This methodological heterogeneity represents a major barrier to translating β-defensin measurements into clinically meaningful biomarkers for prediabetes. As summarized in Table 1, substantial methodological heterogeneity exists in HBD quantification across studies, reflecting differences in sample matrices, ELISA platforms, antibody specificity, and assay sensitivity. These methodological differences likely contribute to the wide range of reported HBD concentrations (pg/mL to ng/mL) and to the inconsistent directionality of defensin changes reported across diabetes studies (summarized in Table 1). Importantly, salivary HBD-2 shows the most consistent elevation in poorly controlled T2DM with periodontitis (6), while pancreatic and epithelial HBD-1 and HBD-3 are reduced in T1DM and hyperglycemic states (7). This pattern supports the view that HBDs reflect tissue-specific immune and metabolic stress rather than uniform systemic changes, reinforcing the need for standardized assays before HBDs can be validated as metabolic biomarkers.

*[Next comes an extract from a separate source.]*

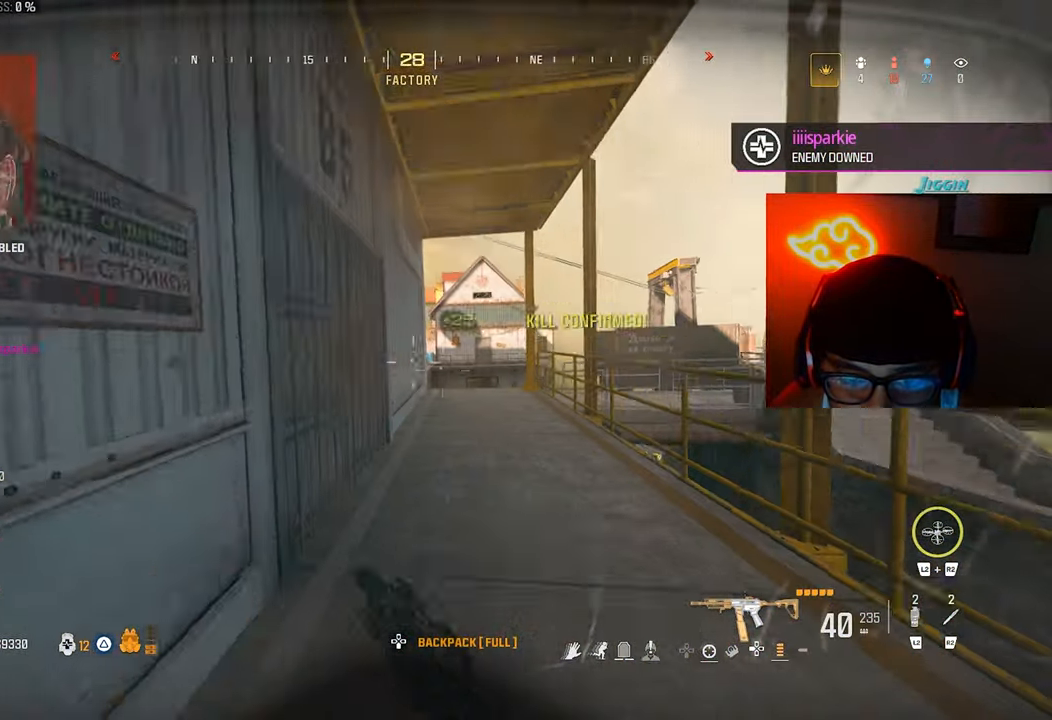
{"buttons": [], "left_stick": "up", "right_stick": "center", "events": [[100, "CROSS", "down"], [100, "right_stick", "center"], [133, "CROSS", "up"], [200, "L3", "down"], [367, "right_stick", "down"], [433, "L3", "up"], [433, "TRIANGLE", "down"], [433, "right_stick", "center"], [500, "TRIANGLE", "up"]]}
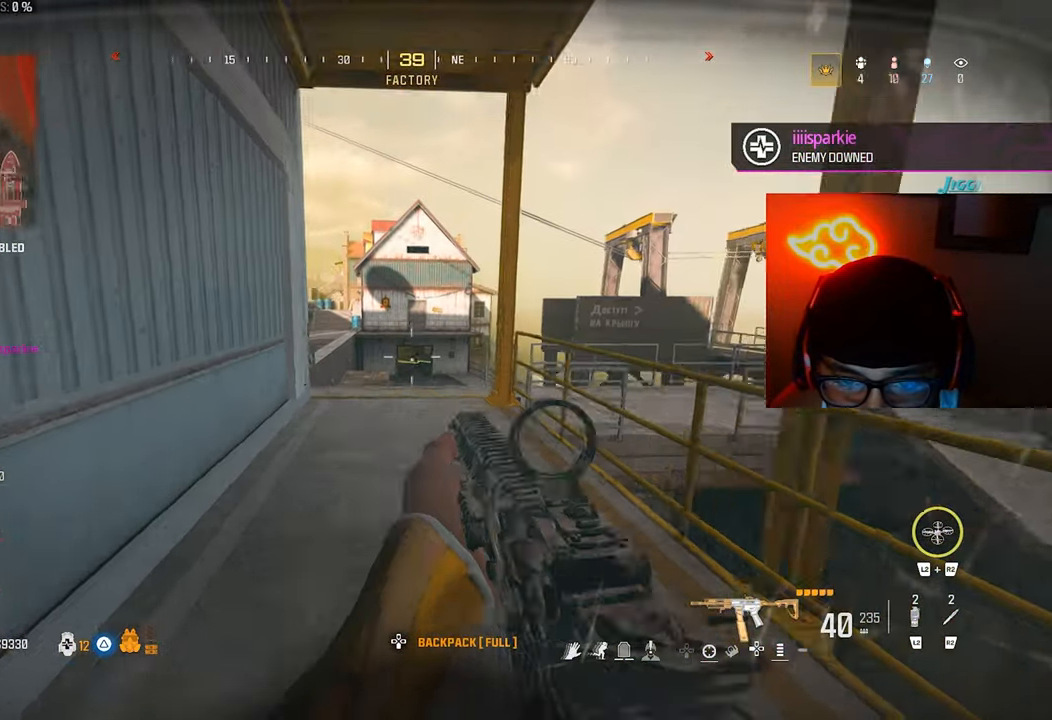
{"buttons": [], "left_stick": "up", "right_stick": "center", "events": [[33, "TRIANGLE", "down"], [133, "TRIANGLE", "up"], [333, "right_stick", "left"], [467, "right_stick", "center"]]}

Evidence from established diabetes provides mechanistic insight into immune–metabolic alterations that are likely initiated earlier, during prediabetes (35). Across both type 1 and type 2 diabetes, consistent disturbances in β-defensin biology point to impaired epithelial immunity, altered inflammatory signaling, and disrupted host–microbe interactions rather than nonspecific consequences of hyperglycemia (4, 36).

The transition from pre-diabetes to diabetes reflects early immune–metabolic dysregulation rather than glycemia alone. While insulin resistance, low-grade inflammation, and progressive β-cell stress are well-established drivers of this transition (38–44), emerging evidence suggests that human β-defensins (HBDs) may participate in these early events by modulating epithelial immunity, inflammatory tone, and gut barrier integrity (7, 23). However, β-defensins have rarely been examined longitudinally during pre-diabetes, and their contribution to disease progression remains poorly defined.

Insulin resistance (IR) is one of the initial and most significant changes observed in pre-diabetes. The primary tissues involved in glucose disposal, such as skeletal muscle and liver, become less sensitive to insulin. Consequently, this results in impaired glucose uptake and storage (45). A recent study with a prospective cohort showed that rising HOMA-IR levels are a strong predictor of the transition from pre-diabetes to T2DM. This finding emphasizes that decreased insulin sensitivity can take place years before fasting glucose or HbA1c levels reach the diabetic range (46). Whether early insulin resistance is accompanied by parallel changes in β-defensin expression in metabolic tissues remains largely unexplored.

In addition to IR, chronic low-grade inflammation is critical. For those who are pre-diabetic, their fat tissue often releases pro-inflammatory cytokines such as TNF-α and IL-6 (47). Some factors can disrupt insulin receptor signaling and worsen metabolic health. A large-scale study that monitored middle-aged women over several years found that those with higher levels of IL-6 in their blood at the start were more likely to develop T2DM, even when accounting for other risk factors like BMI or family history (48).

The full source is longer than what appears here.